William Holden (Sunset Boulevard) plays a WWII tugboat captain whose job consists of assisting gunned down ships. The job gradually starts affecting him.
Reaction & Thoughts:
“In this work, one must learn how to live with fear.”
Bleak, depressing World War II drama does a fantastic job depicting the stress of battle. The Key also presents in vivid detail how war leads to despondency in soldiers and their loved ones, a real and very serious problem that is often overlooked.
Writer/producer Carl Foreman (High Noon, The Guns of Navarone and Born Free) wrote the screenplay. The Key was Forman’s first credited job after being blacklisted in America for refusing to name names before the House Un-American Activities Committee. The screenplay was based on the 1951 novel Stella by Jan de Hartog.

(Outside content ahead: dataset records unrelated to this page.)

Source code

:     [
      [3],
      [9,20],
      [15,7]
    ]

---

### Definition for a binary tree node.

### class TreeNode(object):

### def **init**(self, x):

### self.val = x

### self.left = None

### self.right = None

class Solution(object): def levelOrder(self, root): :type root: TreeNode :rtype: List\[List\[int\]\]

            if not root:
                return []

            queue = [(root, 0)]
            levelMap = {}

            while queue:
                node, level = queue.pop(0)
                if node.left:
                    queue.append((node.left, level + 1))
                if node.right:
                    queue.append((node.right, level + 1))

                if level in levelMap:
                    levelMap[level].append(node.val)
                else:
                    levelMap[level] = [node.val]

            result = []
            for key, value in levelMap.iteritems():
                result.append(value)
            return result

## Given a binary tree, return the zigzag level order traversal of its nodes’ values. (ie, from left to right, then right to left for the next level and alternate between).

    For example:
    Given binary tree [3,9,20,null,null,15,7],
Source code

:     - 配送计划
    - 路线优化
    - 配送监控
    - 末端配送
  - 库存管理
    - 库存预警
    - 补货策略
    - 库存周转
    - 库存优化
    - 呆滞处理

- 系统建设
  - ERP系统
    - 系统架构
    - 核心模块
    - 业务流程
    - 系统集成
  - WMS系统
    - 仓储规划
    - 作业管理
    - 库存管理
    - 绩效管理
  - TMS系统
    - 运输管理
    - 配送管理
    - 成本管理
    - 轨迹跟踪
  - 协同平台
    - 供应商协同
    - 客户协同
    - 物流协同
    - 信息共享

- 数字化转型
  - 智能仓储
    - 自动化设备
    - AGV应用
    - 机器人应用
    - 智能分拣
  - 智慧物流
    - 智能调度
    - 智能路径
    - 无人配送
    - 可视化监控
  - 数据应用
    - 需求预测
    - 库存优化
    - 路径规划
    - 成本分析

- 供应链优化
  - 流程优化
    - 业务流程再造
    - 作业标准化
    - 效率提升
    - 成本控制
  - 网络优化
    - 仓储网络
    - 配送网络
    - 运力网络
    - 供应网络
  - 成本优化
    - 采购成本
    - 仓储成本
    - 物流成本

Characters and situations are adequately fleshed out and developed by Foreman. The Key also benefits from director Carol Reed’s (The Third Man) stylish direction. Reed does get a little carried away with dutch angles, but I thought the movie was extremely well-made. Oswald Morris’s (Oliver!) atmospheric cinematography and Malcolm Arnold’s (The Bridge on the River Kwai) moody music score are big pluses.
William Holden is superb as an American soldier serving in the Royal Canadian Navy struggling with an emotionally draining job. Holden vividly conveys the idea of a man worn down by war’s cruelties. Sophia Loren (Two Women) is also great as a Swiss-Italian woman who has a strange arrangement with tugboat Captains. Loren’s excellent performance adds extra dimensions to the overly downbeat storyline.
Rounding out the cast of excellent actors are Trevor Howard (David Lean’s Brief Encounter) as Holden’s pal and Loren’s lover, Bernard Lee (“M” in the James Bond franchise) as a man in charge of a salvage unit and Oskar Homolka (Hitchcock’s Sabotage) as a tugboat Captain. Director/actor Bryan Forbes (Séance on a Wet Afternoon and The Stepford Wives) plays Weaver, a crew member on a tugboat.
Conclusions & Final Thoughts:
The Key is polished, gritty and very suspenseful. While I didn’t like the ending (apparently two endings were shot, but the darker conclusion preferred by director Carol Reed was rejected by U.S. distributors), this is still an engrossing, surprisingly intelligent war drama about little-discussed WWII operations. It’s a must-see movie for fans of Holden, Loren and/or director Reed. B&W, 134 minutes, Not Rated.